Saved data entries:
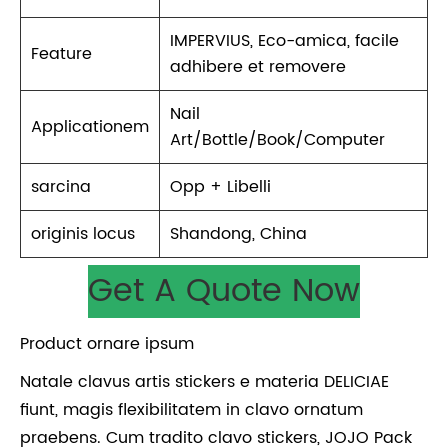
IMPERVIUS, Eco-amica, facile
Feature
adhibere et removere
Nail
Applicationem
Art/Bottle/Book/Computer
sarcina
Opp + Libelli
originis locus
Shandong, China
Get A Quote Now
Product ornare ipsum
Natale clavus artis stickers e materia DELICIAE
fiunt, magis flexibilitatem in clavo ornatum
praebens. Cum tradito clavo stickers, JOJO Pack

▶ [Instruction] Filter the entries above down to the lines that contain the word "stickers".

▶ [Result of the exercise]
Natale clavus artis stickers e materia DELICIAE
praebens. Cum tradito clavo stickers, JOJO Pack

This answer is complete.